En tout état de cause, il faut raisonner avec une approche systémique pour
bien comprendre. Je pense que les Gilet jaunes ne sont que le début d’un
mouvement de masse qui devrait en toute logique se généraliser progressivement
à l’échelle du monde entier, peu importe les formes qu’il prendra et les noms
qui seront donnés. Ce type de mouvement n’est que le miroir de la rupture
démocratique que met en oeuvre la classe dominante.

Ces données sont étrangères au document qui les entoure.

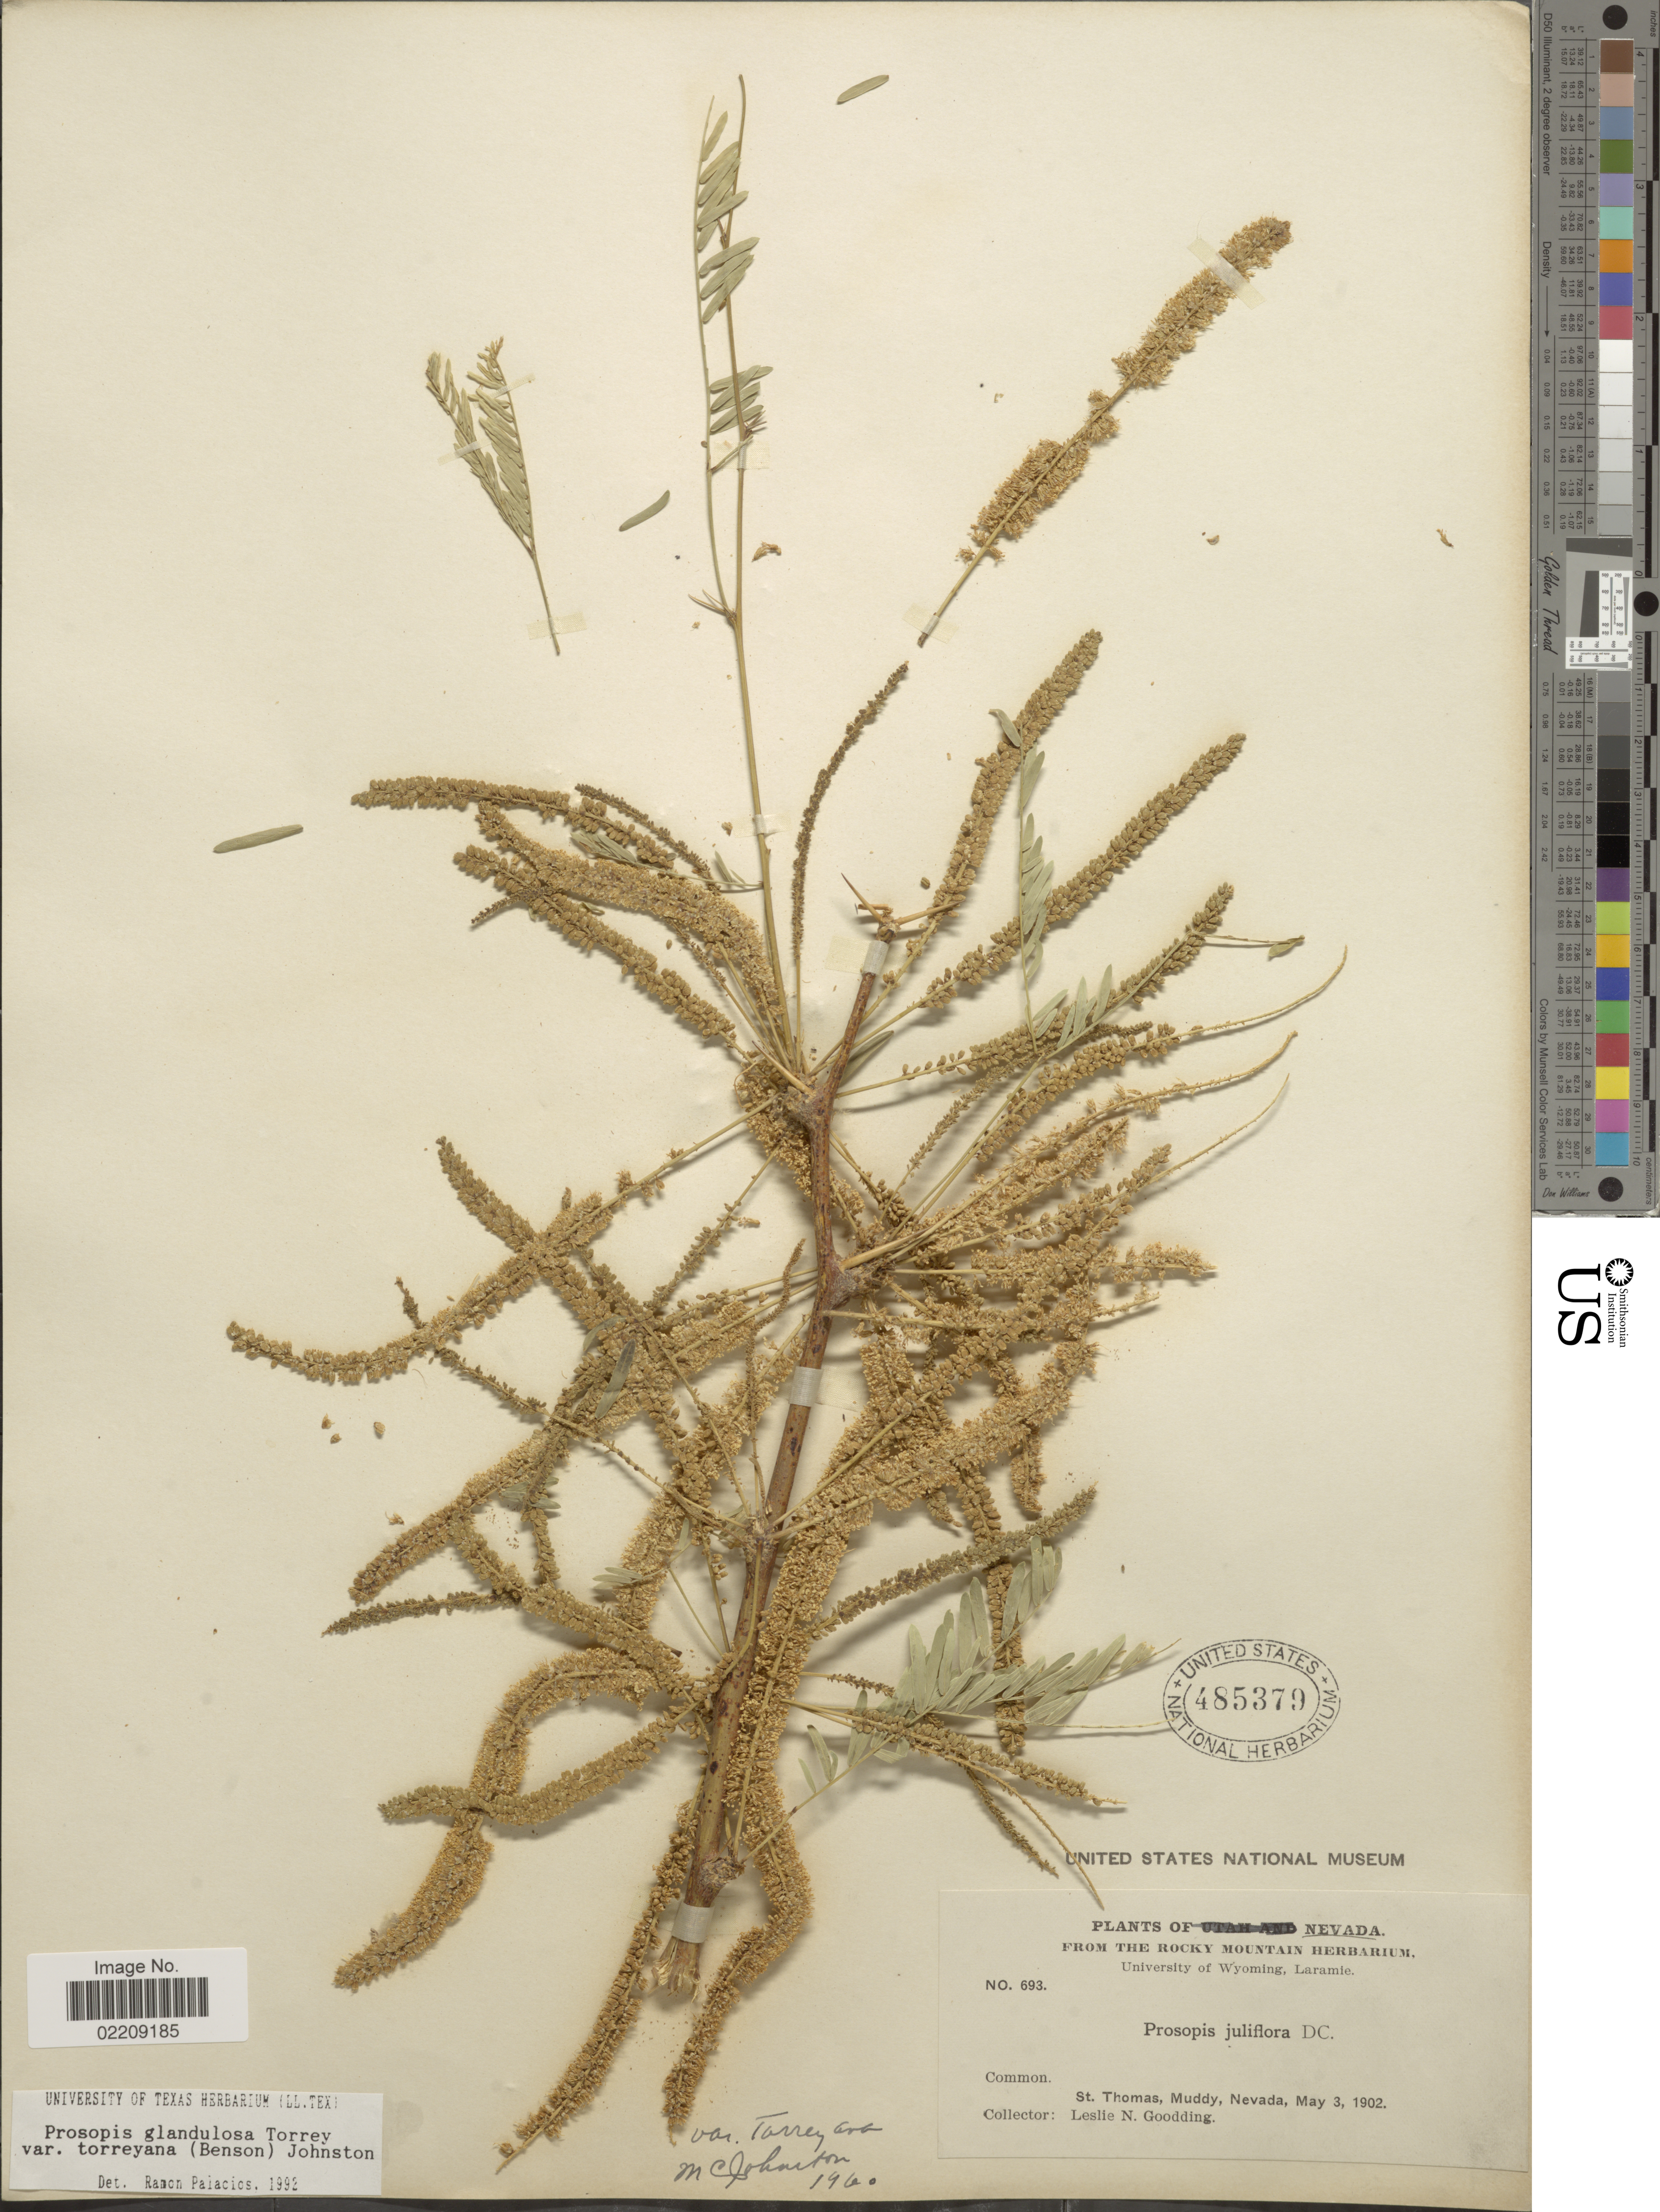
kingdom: Plantae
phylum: Tracheophyta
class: Magnoliopsida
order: Fabales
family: Fabaceae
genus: Neltuma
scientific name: Neltuma odorata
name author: (Torr. & Frém.) C. E. Hughes & G.P. Lewis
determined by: Strong, Mark T., (BOT), Smithsonian Institution - National Museum of Natural History (UNITED STATES)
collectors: L. N. Goodding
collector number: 693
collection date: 1902-05-03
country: United States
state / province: Nevada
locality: Common. St Thomas, Muddy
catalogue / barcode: US 485379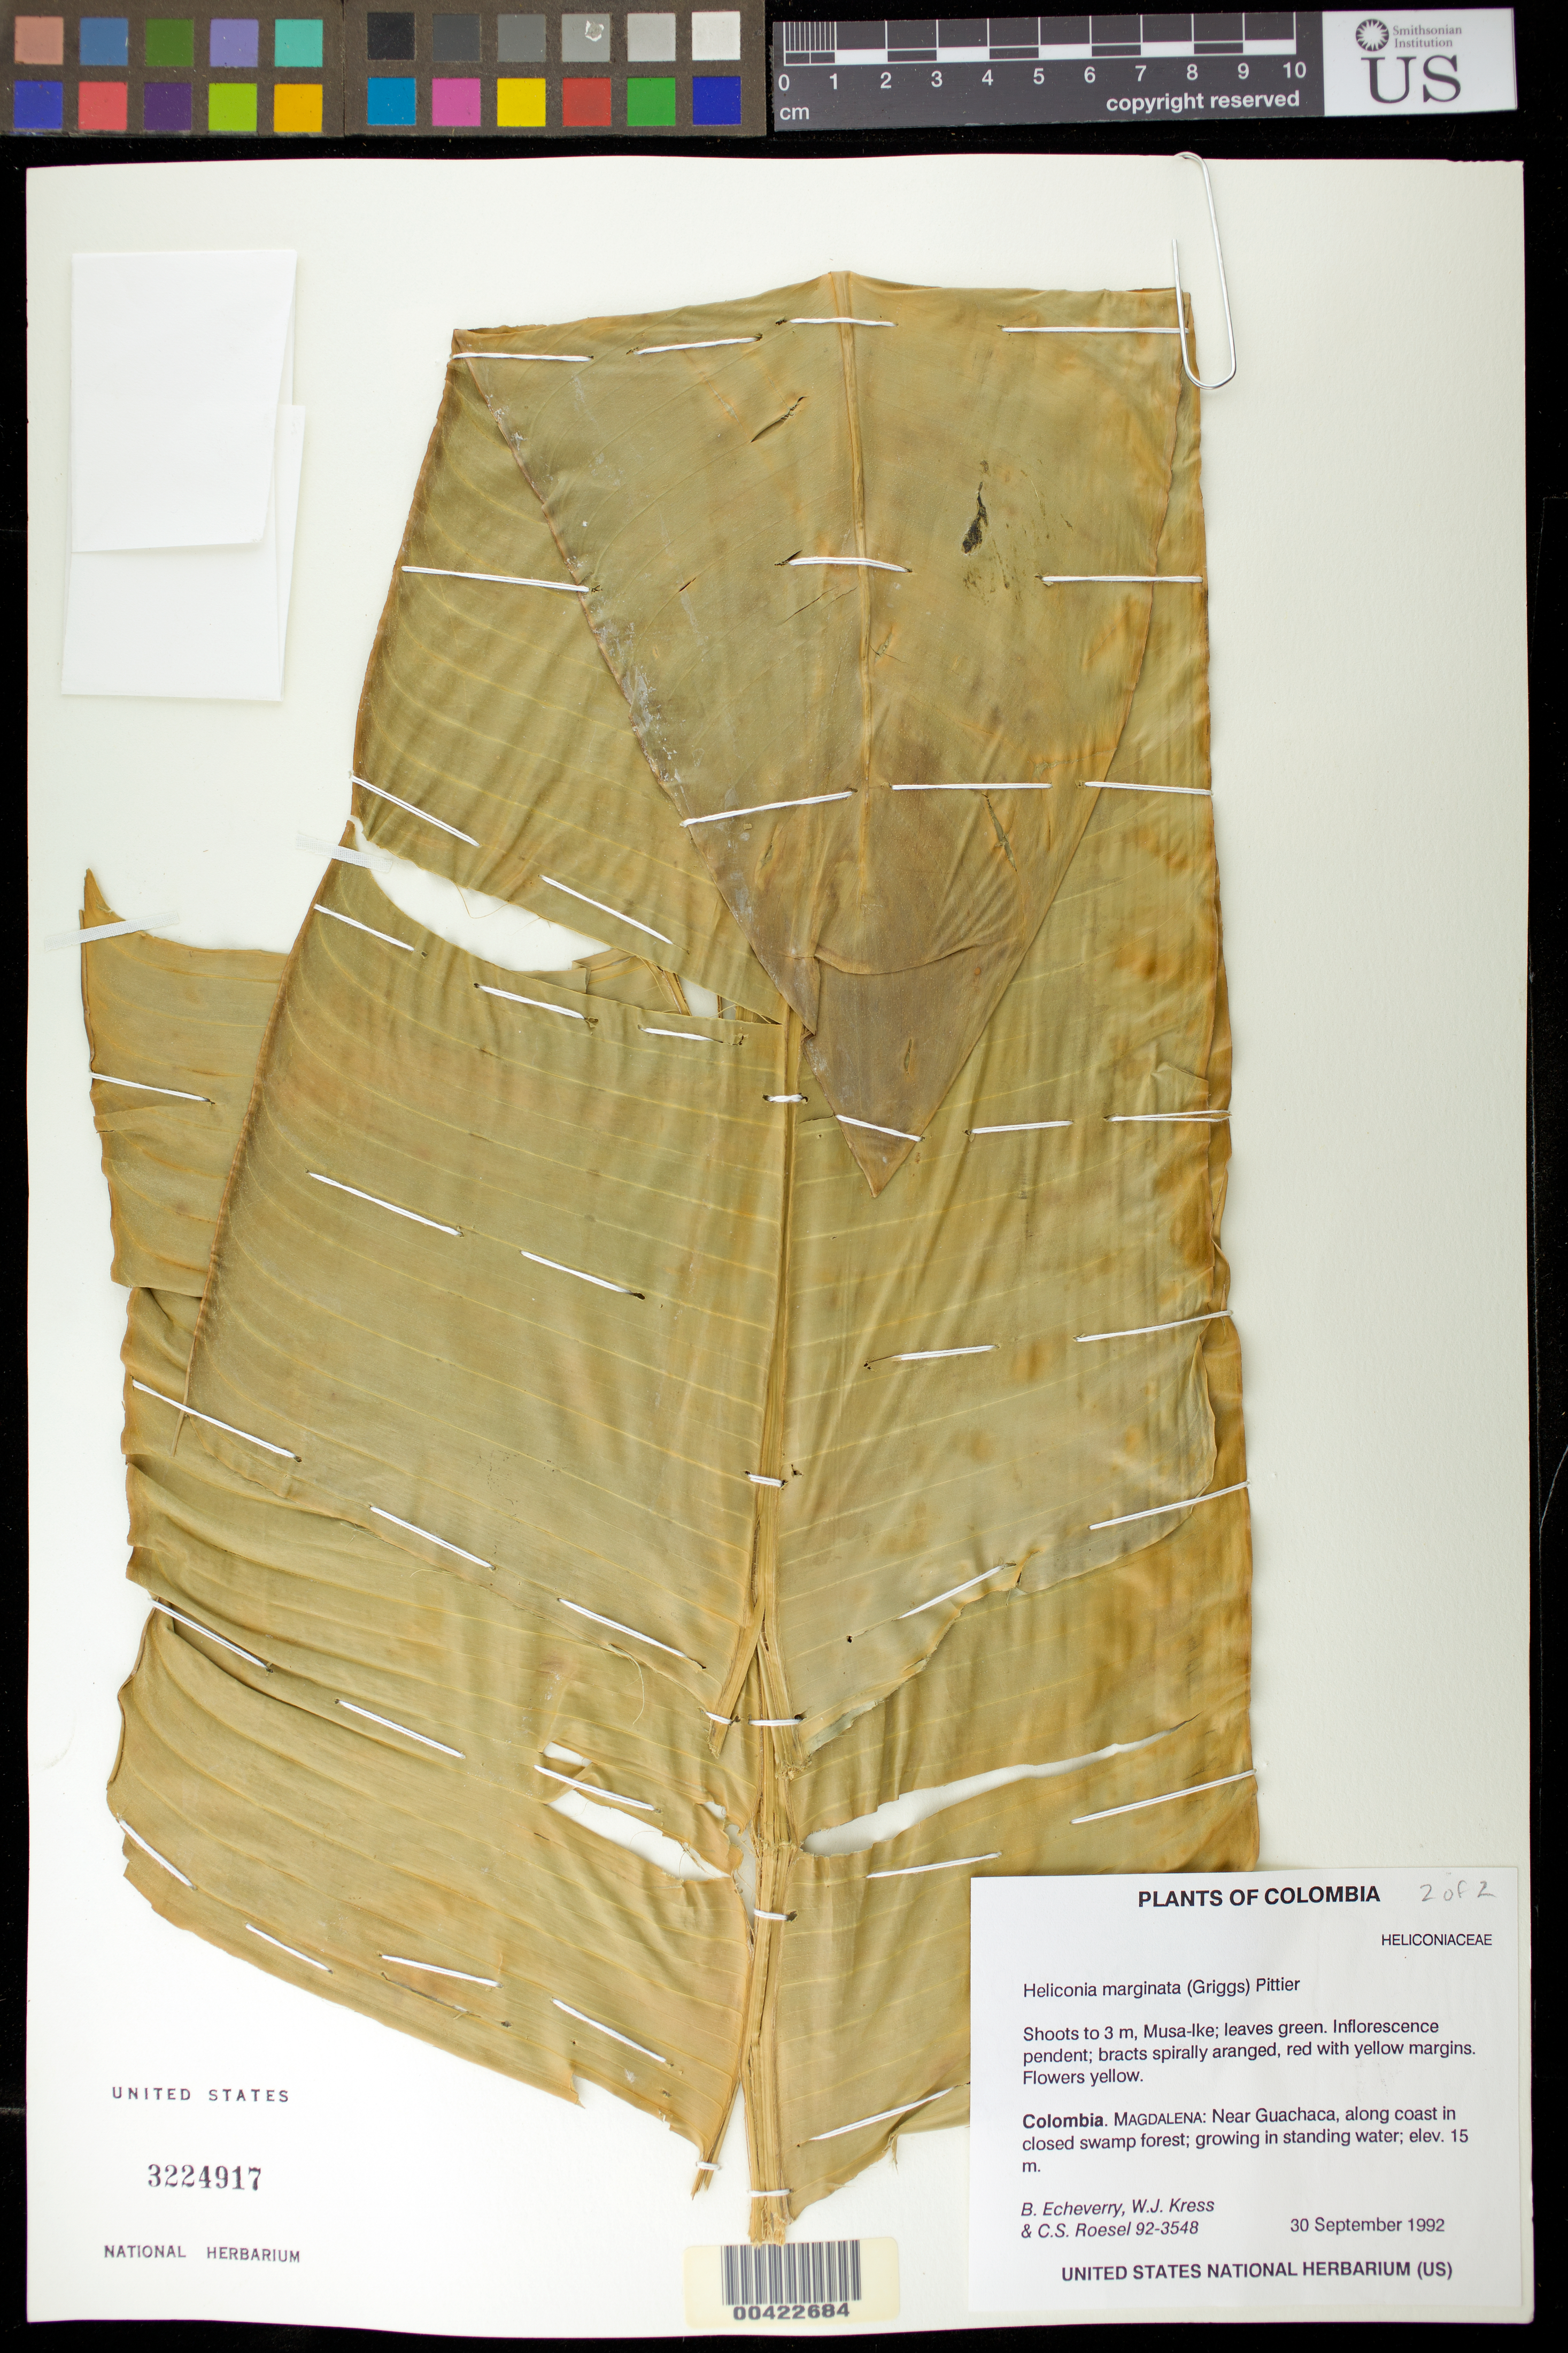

Je pense qu’on ne peut pas comprendre les Gilets jaunes si on cherche à les voir comme un groupe de gens qui défendent un intérêt catégoriel et envers qui il faudrait céder à des revendications. C’est un peu ce que vous faite en prenant comme postulat qu’il s’agit par exemple d’un groupe de personnes qui refuseraient l’augmentation du prix des carburants parce que ça leur coûte trop cher. C’est une grosse erreur que commet le gouvernement - volontairement s’agissant de lui - ainsi que la grande majorité des commentateurs dont beaucoup ne comprennent toujours pas. Ils ne comprennent pas parce qu’en premier lieu ils ne vivent pas du tout les mêmes réalités puis d’autre part - et il faut bien le dire -, parce qu’il y a une convergence d’intérêts entre le gouvernement, les médias et tout ceux à qui profite le fonctionnement actuel des choses, pour offrir aux français une grille de lecture du mouvement... ils font du « prêt à penser » pour dire les choses trivialement.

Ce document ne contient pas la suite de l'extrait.